--- How to complete this task ---
Please rewrite the material below with every "Contact" changed to "Kontakt" and nothing else altered. Leave the pictures out of your answer.

--- Record set ---
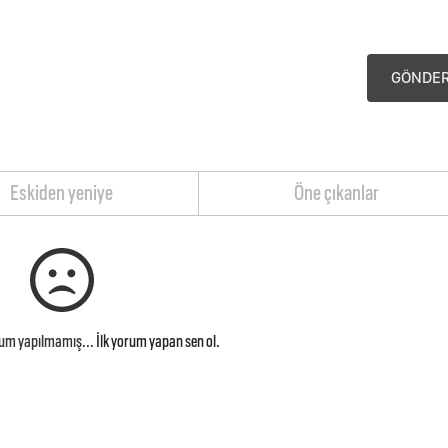
GÖNDE
Eskiden yeniye
Öne çıkanlar
rum yapılmamış...
İlk yorum yapan sen ol.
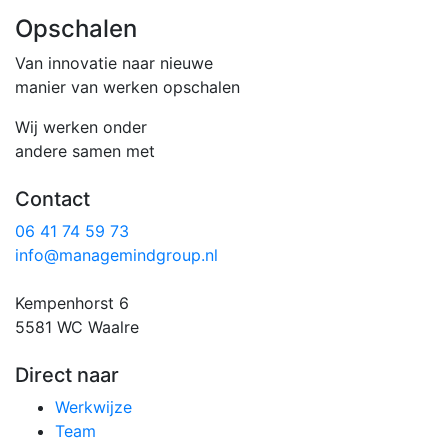
Opschalen
Van innovatie naar nieuwe
manier van werken opschalen
Wij werken onder
andere samen met
Contact
06 41 74 59 73
info@managemindgroup.nl
Kempenhorst 6
5581 WC Waalre
Direct naar
Werkwijze
Team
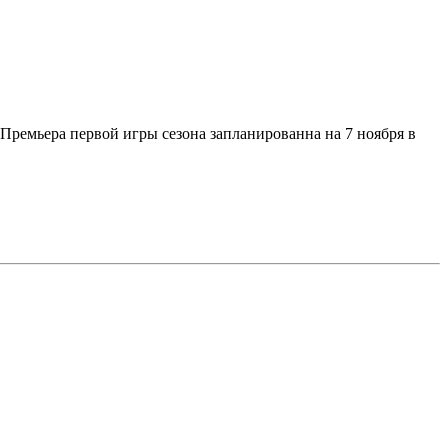
 Премьера первой игры сезона запланированна на 7 ноября в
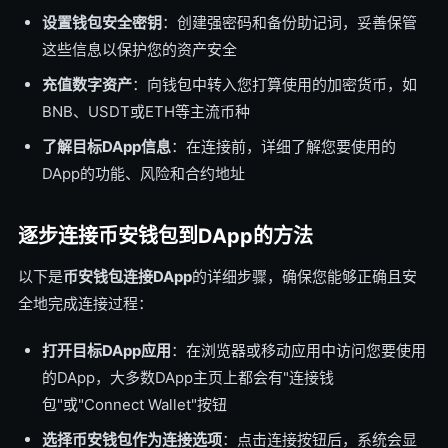
设置钱包安全密钥
：创建强密码和备份助记词，妥善保管
这些信息以保护您的资产安全
充值数字资产
：向钱包中转入您打算使用的加密货币，如
BNB、USDT或ETH等主流币种
了解目标DApp信息
：在连接前，详细了解您要使用的
DApp的功能、风险和合约地址
逐步连接币安钱包到DApp的方法
以下是
币安钱包连接DApp
的详细步骤，确保您能够正确且安
全地完成连接过程：
打开目标DApp应用
：在浏览器或移动应用中访问您要使用
的DApp，大多数DApp主页上都会有"连接钱
包"或"Connect Wallet"按钮
选择币安钱包作为连接选项
：点击连接按钮后，系统会显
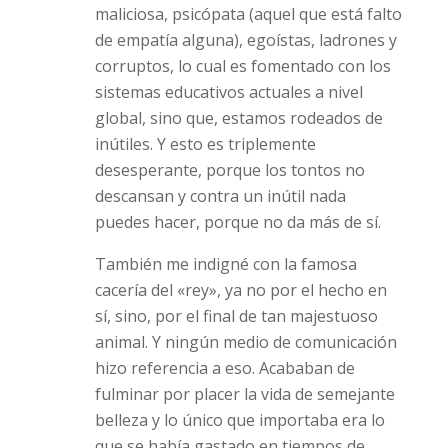
maliciosa, psicópata (aquel que está falto
de empatía alguna), egoístas, ladrones y
corruptos, lo cual es fomentado con los
sistemas educativos actuales a nivel
global, sino que, estamos rodeados de
inútiles. Y esto es triplemente
desesperante, porque los tontos no
descansan y contra un inútil nada
puedes hacer, porque no da más de sí.
También me indigné con la famosa
cacería del «rey», ya no por el hecho en
sí, sino, por el final de tan majestuoso
animal. Y ningún medio de comunicación
hizo referencia a eso. Acababan de
fulminar por placer la vida de semejante
belleza y lo único que importaba era lo
que se había gastado en tiempos de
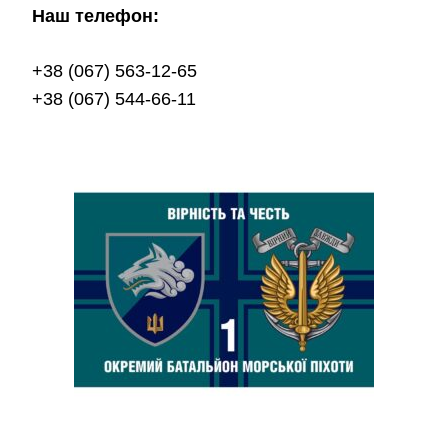
Наш телефон:
+38 (067) 563-12-65
+38 (067) 544-66-11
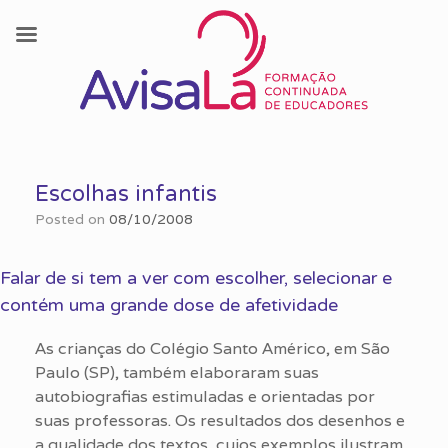
Skip
to
Escolhas infantis
content
Posted on
08/10/2008
Falar de si tem a ver com escolher, selecionar e
contém uma grande dose de afetividade
As crianças do Colégio Santo Américo, em São
Paulo (SP), também elaboraram suas
autobiografias estimuladas e orientadas por
suas professoras. Os resultados dos desenhos e
a qualidade dos textos, cujos exemplos ilustram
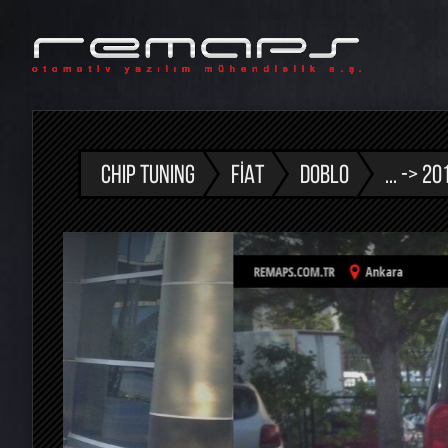
CHIP TUNING
FIAT
DOBLO
... -> 20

--- Your response ---
GÖNDE
Eskiden yeniye
Öne çıkanlar
rum yapılmamış...
İlk yorum yapan sen ol.
Opschalen
Van innovatie naar nieuwe
manier van werken opschalen
Wij werken onder
andere samen met
Kontakt
06 41 74 59 73
info@managemindgroup.nl
Kempenhorst 6
5581 WC Waalre
Direct naar
Werkwijze
Team
 Премьера первой игры сезона запланированна на 7 ноября в
设置钱包安全密钥
：创建强密码和备份助记词，妥善保管
这些信息以保护您的资产安全
充值数字资产
：向钱包中转入您打算使用的加密货币，如
BNB、USDT或ETH等主流币种
了解目标DApp信息
：在连接前，详细了解您要使用的
DApp的功能、风险和合约地址
逐步连接币安钱包到DApp的方法
以下是
币安钱包连接DApp
的详细步骤，确保您能够正确且安
全地完成连接过程：
打开目标DApp应用
：在浏览器或移动应用中访问您要使用
的DApp，大多数DApp主页上都会有"连接钱
包"或"Connect Wallet"按钮
选择币安钱包作为连接选项
：点击连接按钮后，系统会显
maliciosa, psicópata (aquel que está falto
de empatía alguna), egoístas, ladrones y
corruptos, lo cual es fomentado con los
sistemas educativos actuales a nivel
global, sino que, estamos rodeados de
inútiles. Y esto es triplemente
desesperante, porque los tontos no
descansan y contra un inútil nada
puedes hacer, porque no da más de sí.
También me indigné con la famosa
cacería del «rey», ya no por el hecho en
sí, sino, por el final de tan majestuoso
animal. Y ningún medio de comunicación
hizo referencia a eso. Acababan de
fulminar por placer la vida de semejante
belleza y lo único que importaba era lo
que se había gastado en tiempos de
Наш телефон:
+38 (067) 563-12-65
+38 (067) 544-66-11
Skip
to
Escolhas infantis
content
Posted on
08/10/2008
Falar de si tem a ver com escolher, selecionar e
contém uma grande dose de afetividade
As crianças do Colégio Santo Américo, em São
Paulo (SP), também elaboraram suas
autobiografias estimuladas e orientadas por
suas professoras. Os resultados dos desenhos e
a qualidade dos textos, cujos exemplos ilustram
CHIP TUNING
FIAT
DOBLO
... -> 20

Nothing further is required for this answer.